− 13 −
姉が妙に真面目な顔をしてつぶやく言葉は聞き流しておくに限る。
どうしてか。それはあまりに突拍子もないものだから。しかも、まず間違いなく、その言葉に意味や答えなんてないのだ。
例えば、イエズス様やマリア様はどんな風にリリアンを見守っているのかとか、マリア様だったらスクープをものにするのも簡単なことなのかとか、マリア様の興味のあるネタってどんなものなのかとか。
ちなみにこれは失敗例。いや、正しくは失敗談。私はそれがあんまり考えるだけ無駄なものだったから、つい口出しをしてしまったのだ。
「マリア様をお姉ちゃんと同じだと思わないでよ」
でも、私が呆れた空気たっぷりにそう言ったにもかかわらず、姉は真面目な表情を崩さず、「じゃあ、どこが違うの?」なんて返してきた。どうやらどこもかしこも違うということは理解してもらえないみたいだった。
聞き流さなかった。つまり反応してしまった私は心の中では深いため息をついたけど、それが姉に伝わるわけもなかったから姉はそのまま話を続けた。

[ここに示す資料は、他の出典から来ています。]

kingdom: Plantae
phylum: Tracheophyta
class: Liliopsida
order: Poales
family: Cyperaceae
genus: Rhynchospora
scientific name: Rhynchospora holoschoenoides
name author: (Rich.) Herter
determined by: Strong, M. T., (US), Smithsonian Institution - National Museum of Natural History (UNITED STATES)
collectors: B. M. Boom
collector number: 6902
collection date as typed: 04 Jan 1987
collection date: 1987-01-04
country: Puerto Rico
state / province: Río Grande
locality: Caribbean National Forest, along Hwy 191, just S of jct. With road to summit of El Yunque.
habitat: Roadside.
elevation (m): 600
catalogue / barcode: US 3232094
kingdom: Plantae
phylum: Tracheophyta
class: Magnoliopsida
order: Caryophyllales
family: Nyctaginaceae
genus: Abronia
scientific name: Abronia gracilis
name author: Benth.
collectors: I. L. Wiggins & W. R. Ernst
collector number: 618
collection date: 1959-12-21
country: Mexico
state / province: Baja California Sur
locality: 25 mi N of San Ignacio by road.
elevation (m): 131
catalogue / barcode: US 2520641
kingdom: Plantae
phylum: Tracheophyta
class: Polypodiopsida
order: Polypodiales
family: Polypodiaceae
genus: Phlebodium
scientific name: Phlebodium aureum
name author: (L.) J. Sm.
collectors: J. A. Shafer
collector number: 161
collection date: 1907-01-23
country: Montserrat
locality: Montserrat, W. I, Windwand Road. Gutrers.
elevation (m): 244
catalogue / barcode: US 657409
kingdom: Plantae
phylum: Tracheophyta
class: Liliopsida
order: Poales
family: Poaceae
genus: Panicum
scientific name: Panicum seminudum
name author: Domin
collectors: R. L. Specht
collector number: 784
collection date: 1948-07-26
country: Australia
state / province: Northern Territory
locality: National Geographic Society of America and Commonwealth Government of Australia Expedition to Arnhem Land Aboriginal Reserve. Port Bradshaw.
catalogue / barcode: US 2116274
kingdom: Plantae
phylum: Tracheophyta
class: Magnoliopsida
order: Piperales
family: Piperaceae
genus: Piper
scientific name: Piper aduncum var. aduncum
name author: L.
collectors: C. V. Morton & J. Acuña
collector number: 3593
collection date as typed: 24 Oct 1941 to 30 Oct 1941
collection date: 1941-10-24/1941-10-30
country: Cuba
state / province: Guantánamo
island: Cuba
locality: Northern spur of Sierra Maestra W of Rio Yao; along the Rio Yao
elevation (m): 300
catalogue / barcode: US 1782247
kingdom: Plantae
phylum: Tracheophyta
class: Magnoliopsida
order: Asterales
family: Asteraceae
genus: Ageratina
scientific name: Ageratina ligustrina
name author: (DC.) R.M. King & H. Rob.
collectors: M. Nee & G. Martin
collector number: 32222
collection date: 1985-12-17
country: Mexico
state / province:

「リリアンの中ではさすがに私も分が悪いかもしれないけど、外だったら私の方が断然有利だと思わない?」
「……」
どこをどう考えたら「断然」なんて思えるのだろう? というより、そもそもいつから勝負になったのだろう? 私は姉の思考の発展には全くついていけなくて、ただあ然とするしかなかった。
「ねえ、なっちゃんはどう思う?」
そう尋ねられたときに、もしも私が素直に(と言うのも変だけど)、「そうだね」と答えてあげていたら姉は満足したのだろうか。でも、そう答えたら答えたでまた違うことを聞かれたと思う。
「あ! 私、宿題やらなきゃ」
「もう終わってるって、さっきそう言ってたわよね、なっちゃん」
「う……」
私自身ちょっと理由がまずかったとは思うけど、姉は「ちゃんと」私を逃がさなかった。本当はお風呂に入ると言いたかったけど、そのときはまだ沸かしている途中だったから、それを理由に逃げることはできなかったのだ。
なっちゃんは私の自慢の妹だから、なんて言って。自分は宿題をまだやっていないのにそれから小一時間、姉はマリア様という強敵を相手にいかにより読者を喜ばせるスクープをものにするかを語った。もちろん、付き合わされた私の相づちがだいぶ適当だったのは言うまでもない。
とにもかくにも、一度反応してしまうと途中から聞き流す方向には持っていけないというとても厄介な未来が姉の真面目な話には待っている。だから聞き流すに限るのだ。
でも、ときどき、たまに、まれには私も感心して密かにうなずくようなことを口にするときもある。
その日、姉はまた神妙な顔つきで言った。
「時間はどんなときも休むことなく進んでるけど、疲れないのかしら? 私はちょっとくらい休憩してもいいと思うわ」
「……」
翌日は1週間前に出されたレポート課題の提出日だった。もちろん、私のじゃなく姉の。
姉はその日までその宿題の内容把握すらほとんどしていなくて、いざやろうという段になってあまりの量の多さに、そんな大げさな言い方で泣き言を漏らしたのだ。
私は教訓どおりそんな姉には関わらなかったけれど、心の中ではその言葉を少し考えていた。
時間は止まることなく進んでいる。私は自分を結構着実な性格だと思うけど、でも、時間の流れと比較されたら怠け者に違いない。
1年生から2年生になって、2年生ももう半ば。その日私は、中等部の3年間のうちの半分がいつの間にか終わっているということに気が付いた。
嬉しいとか悲しいとか、そういうことじゃなくて。ただ時は、どんな瞬間も休むことなく歩んでいるのだ。